(Stored entries)
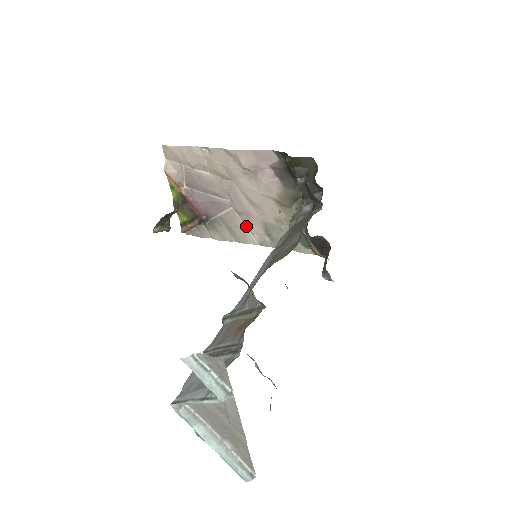
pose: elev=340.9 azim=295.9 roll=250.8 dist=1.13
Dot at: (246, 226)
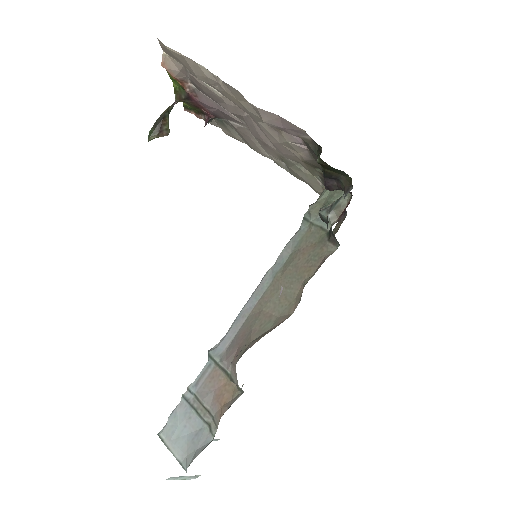
Dot at: (261, 145)
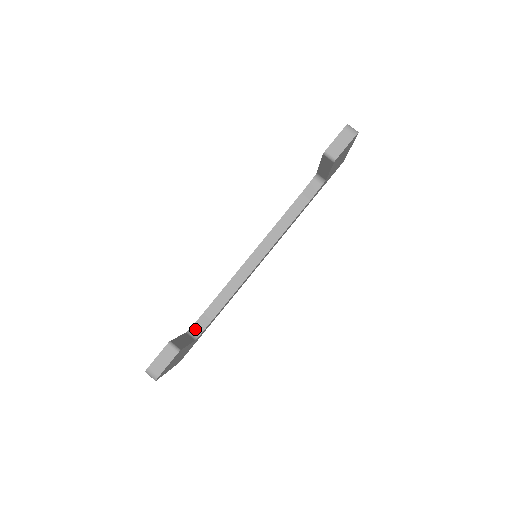
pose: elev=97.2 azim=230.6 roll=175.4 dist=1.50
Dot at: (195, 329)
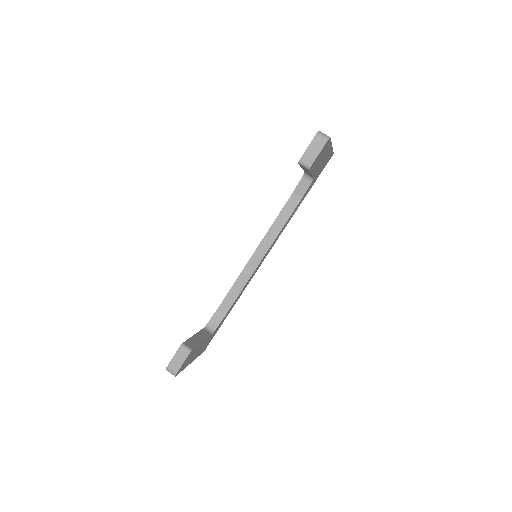
Dot at: (211, 324)
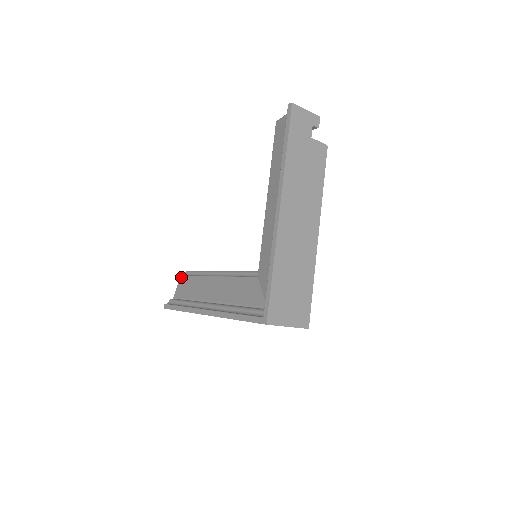
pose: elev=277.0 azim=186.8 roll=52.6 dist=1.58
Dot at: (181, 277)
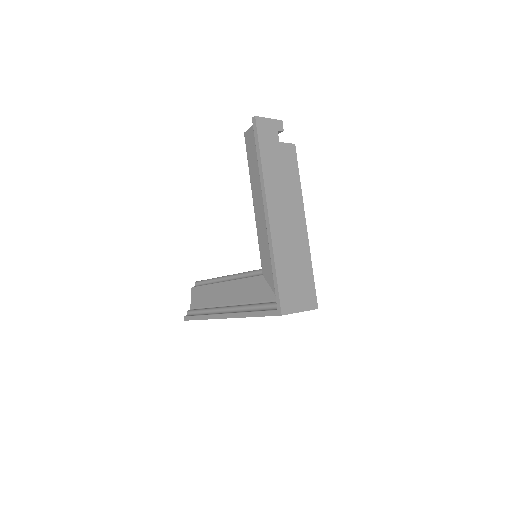
Dot at: (192, 289)
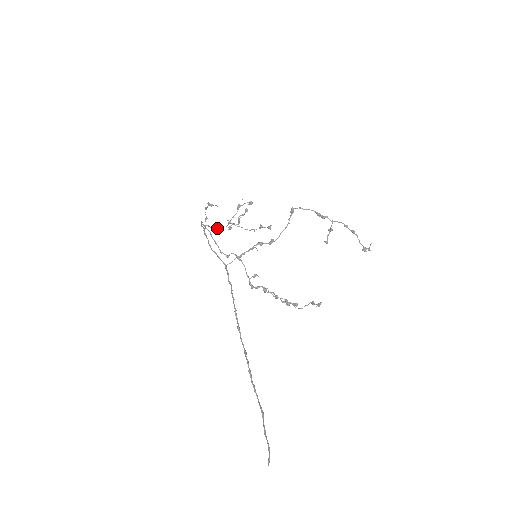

**Exercise prompt:** Can you retype every line of the items above word for word, leaving out the pictures?

**Output of the exercise:**
pose: elev=340.9 azim=295.9 roll=250.8 dist=1.13
Dot at: (246, 226)
Dot at: (261, 145)
pose: elev=97.2 azim=230.6 roll=175.4 dist=1.50
Dot at: (195, 329)
Dot at: (211, 324)
pose: elev=277.0 azim=186.8 roll=52.6 dist=1.58
Dot at: (181, 277)
Dot at: (192, 289)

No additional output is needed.